- _CHALLENGES_
1/ Answer these about the LibriSpeech loading code below, one line each:
(a) Which split of the corpus does the code load by default?
(b) To what length does the wrapper class trim or pad the audio?
(c) Under what root directory is the dataset downloaded?
2/ Please list every module that the LibriSpeech loading code below imports, including the module that supplies tqdm.
3/ Extend the LibriSpeech loading code below by writing the code that would follow its last line.

- _EXCERPTED PASSAGE_
The following will load the test-clean split of the LibriSpeech corpus using torchaudio.

In [41]:
import os
import time
import numpy as np
from tqdm.auto import tqdm

import torch
import pandas as pd
import whisper
import torchaudio

device = "cuda" if torch.cuda.is_available() else "cpu"

In [42]:
class LibriSpeech(torch.utils.data.Dataset):
    """
    A simple class to wrap LibriSpeech and trim/pad the audio to 30 seconds.
    It will drop the last few seconds of a very small portion of the utterances.
    """
    def __init__(self, split="test-clean", device=device):
        self.dataset = torchaudio.datasets.LIBRISPEECH(
            root=os.path.expanduser("~/.cache"),
            url=split,
            download=True,
        )
        self.device = device

    def __len__(self):
        return len(self.dataset)

- _SUPPLIED MATERIAL_
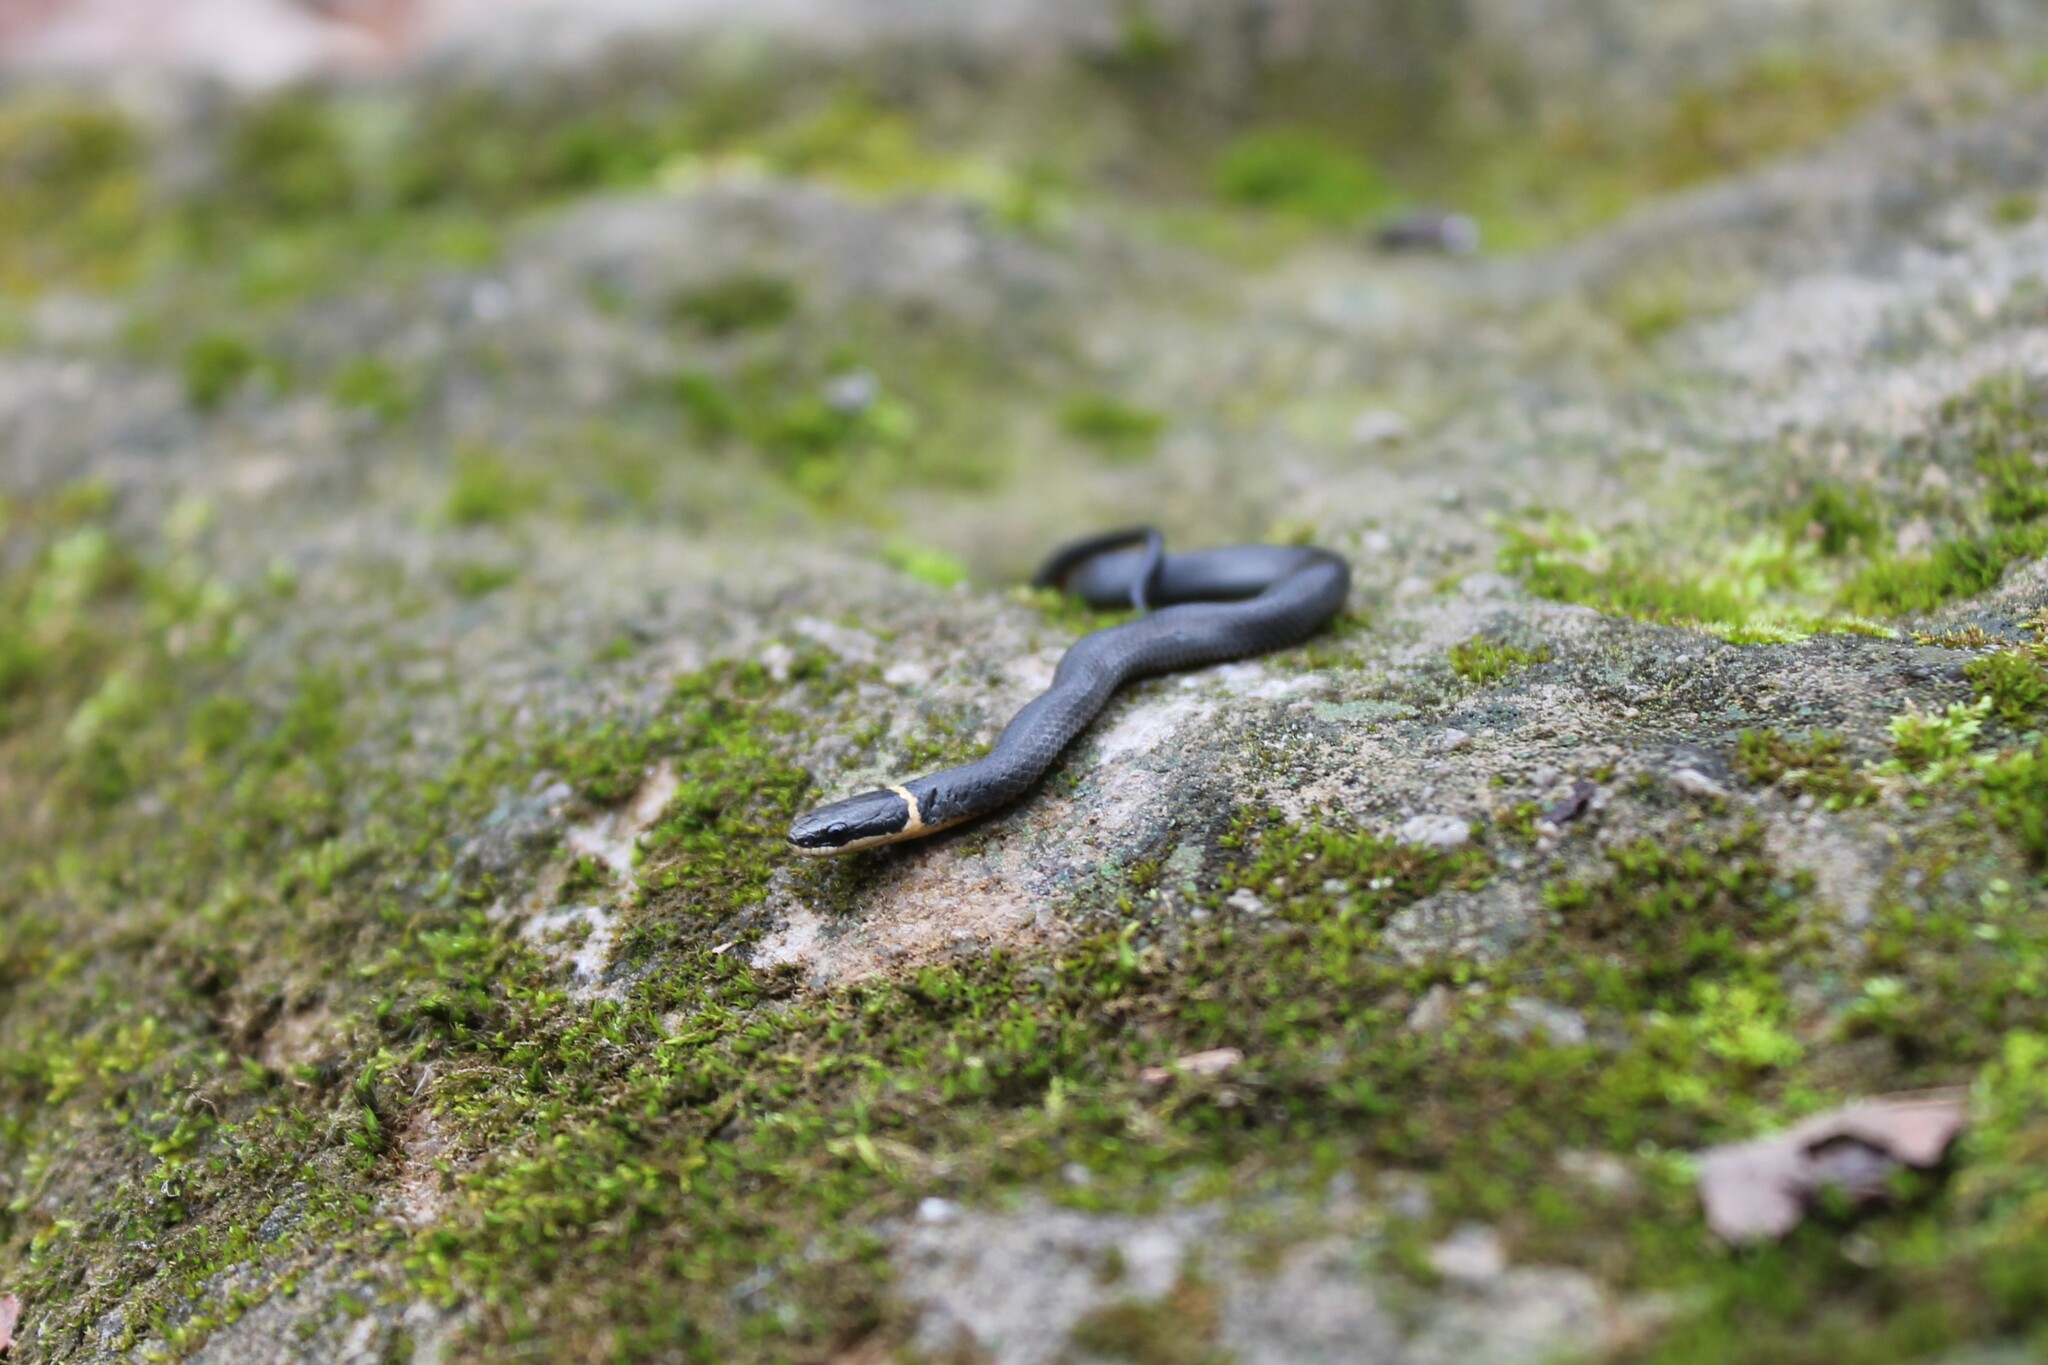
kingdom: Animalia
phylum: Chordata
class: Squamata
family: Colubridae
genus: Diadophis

==

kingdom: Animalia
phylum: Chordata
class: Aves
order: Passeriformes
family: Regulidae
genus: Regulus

- _RESPONSES PER TASK_
1/
(a) test-clean
(b) 30 seconds
(c) ~/.cache, expanded with os.path.expanduser

2/ os, time, numpy, tqdm.auto, torch, pandas, whisper, torchaudio

3/
    def __getitem__(self, item):
        audio, sample_rate, text, _, _, _ = self.dataset[item]
        assert sample_rate == 16000
        audio = whisper.pad_or_trim(audio.flatten()).to(self.device)
        mel = whisper.log_mel_spectrogram(audio)
        
        return (mel, text)

In [43]:
dataset = LibriSpeech("test-clean")
loader = torch.utils.data.DataLoader(dataset, batch_size=16)

In [44]:
import whisper

model = whisper.load_model("tiny")
result = model.transcribe("audio.mp3")
print(result["text"])

  checkpoint = torch.load(fp, map_location=device)


 Help me in here! Help me in here!


## Running inference on the dataset using a base Whisper model

The following will take a few minutes to transcribe all utterances in the dataset.

In [45]:
model = whisper.load_model("tiny")
print(
    f"Model is {'multilingual' if model.is_multilingual else 'English-only'} "
    f"and has {sum(np.prod(p.shape) for p in model.parameters()):,} parameters."
)

Model is multilingual and has 37,184,640 parameters.


  checkpoint = torch.load(fp, map_location=device)


In [46]:
# predict without timestamps for short-form transcription
options = whisper.DecodingOptions(language="en", without_timestamps=True)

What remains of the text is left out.